I scored mine today. :D

PAToyota
12-29-2004, 08:17 PM
As has been mentioned, big problem with the "ventless" gas heaters is the moisture buildup. Probably more of a problem in a house than in a garage.

I second the idea of trying to find a used furnace. If not free, could probably find one very cheap. Just saw one for a mobile home in the local classifieds the other day - free if you hauled it away. I have a friend that does HVAC work. He has scored a few squirrel cage fans for me from removing old equipment. They just toss the stuff in the dumpster.

MiniMog
12-30-2004, 06:00 AM
I guess I could find a LGP furnace or get a NG one converted, I cannot run the gas from the house out to the garage right now....cost and frozen ground.

I'll keep looking...

glfredrick
12-30-2004, 08:00 AM
I guess I could find a LGP furnace or get a NG one converted, I cannot run the gas from the house out to the garage right now....cost and frozen ground.

I'll keep looking...

The change over from LPG to NG is typically just an orfice in the gas valve. Your local LP distrubtor would have them in stock... No big deal, I've done it a bunch of times. At the very worst, it is a replacement gas valve - still cheaper than a new ventless unit.

Here is a very basic article that explains why there is a difference.
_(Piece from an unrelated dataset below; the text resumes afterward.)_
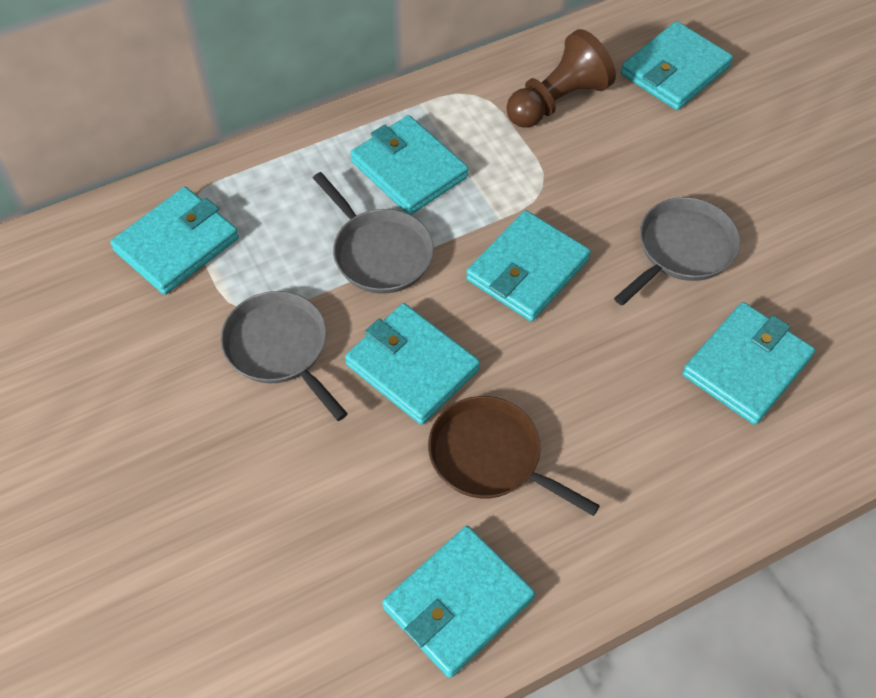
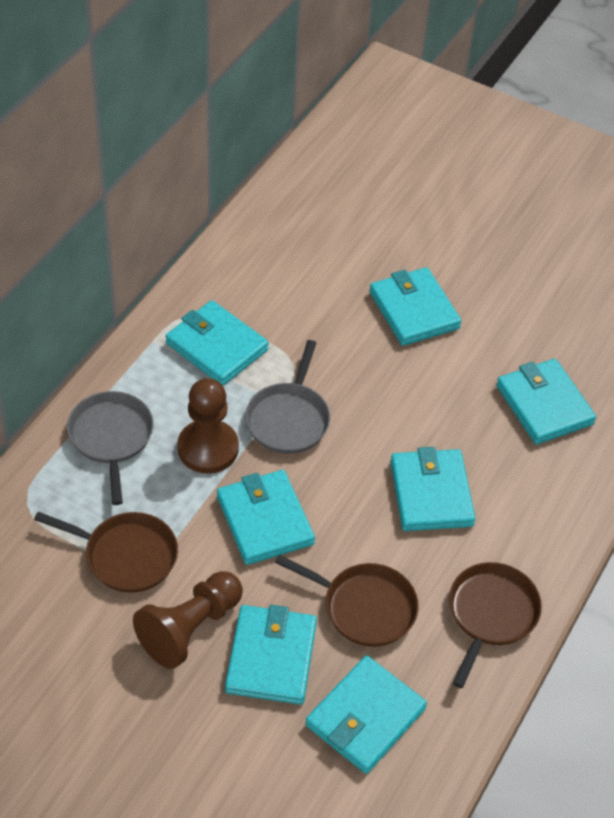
brown pan: 1 -> 3
brown pawn: 1 -> 2
grey pan: 3 -> 2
http://home.howstuffworks.com/question197.htm

A paragraph from a gas utility site:

If your furnace is in good condition, the only change you'll need to make is to modify your gas valve in the furnace. Most new furnaces are made ready for natural gas and require a "propane kit" which costs $15 to $25. Most likely, you should be able to buy a similar kit to convert your furnace back to natural gas for a similar price. The benefits of natural gas over propane are constant, uninterrupted supply and generally the price is comparable, or less than propane. If your furnace is in a basement, natural gas is also safer — propane is heavier than air and can accumulate in the basement, causing an explosion, while natural gas is lighter than air and will rise [if you smell gas, always turn off the gas, open all windows, and leave your home and call the gas company from a neighbors house].

And, here is an actual PDF document for making the changeover on a furnace.
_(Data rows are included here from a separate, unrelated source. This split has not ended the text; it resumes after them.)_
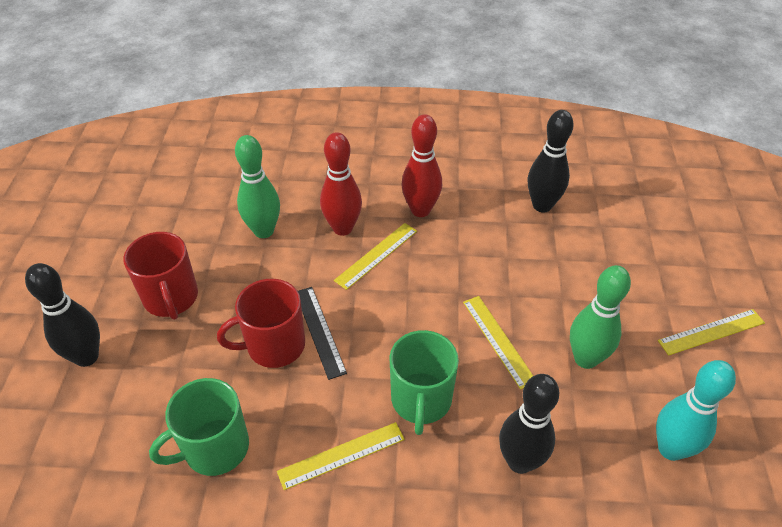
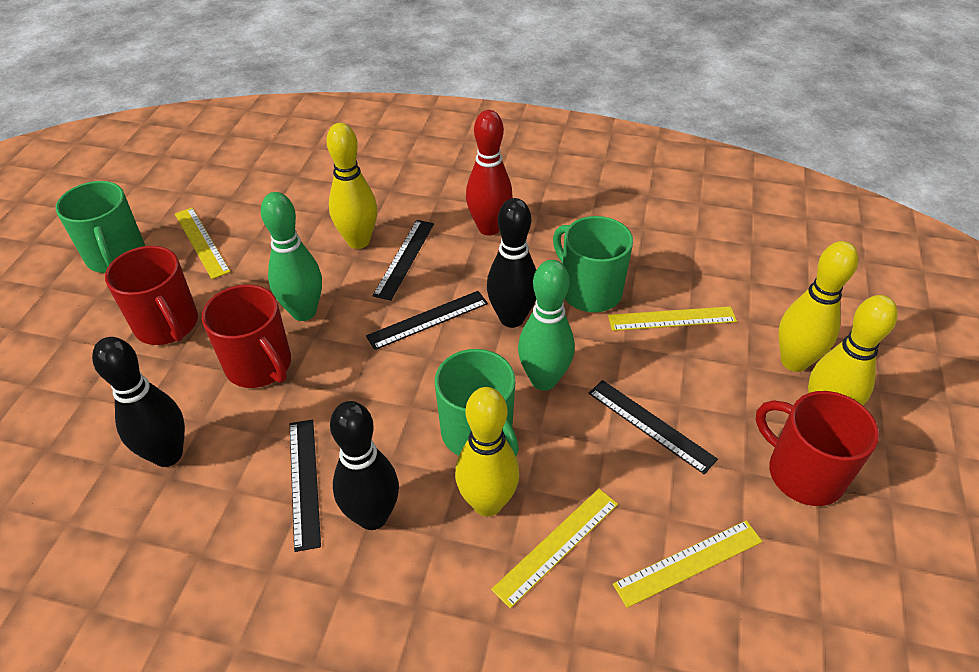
black ruler: 1 -> 4
green mug: 2 -> 3
red bowling pin: 2 -> 1
red mug: 2 -> 3
turquoise bowling pin: 1 -> 0
yellow bowling pin: 0 -> 4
http://www.nordyne.com/Literature/708285b.pdf

jasonmt
12-30-2004, 08:00 AM
If you look at the price to install your free furnace to meet Federal, Provincial and Municipal codes (Regulator, B-Vent, LPG Conversion kit, cylinder/tank, hoses/piping, etc) you will find that your free furnace gets pretty expensive.
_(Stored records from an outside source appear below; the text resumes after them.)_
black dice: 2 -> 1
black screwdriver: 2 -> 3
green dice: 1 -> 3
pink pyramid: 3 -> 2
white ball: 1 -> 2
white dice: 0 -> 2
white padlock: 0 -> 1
If you already have 240V service to the garage installing a 240V/20A branch circuit will cost you $25 and the electric heater can always be returned to crappy tire if you are not happy with it's performance.

yager
12-31-2004, 04:53 PM
I have a 18k btu ventless LP unit and with a semi attached (1.5 walls) garage thats 20x22, it works great. I ditched the Keroseen heater due to the fumes, this has the O2 depletion sensor to shut it self off if needed etc.. Its also my backup house heater if needed.. The Pro somthing unit i have from northern has a fan kit but i use a small box fan on a shelf.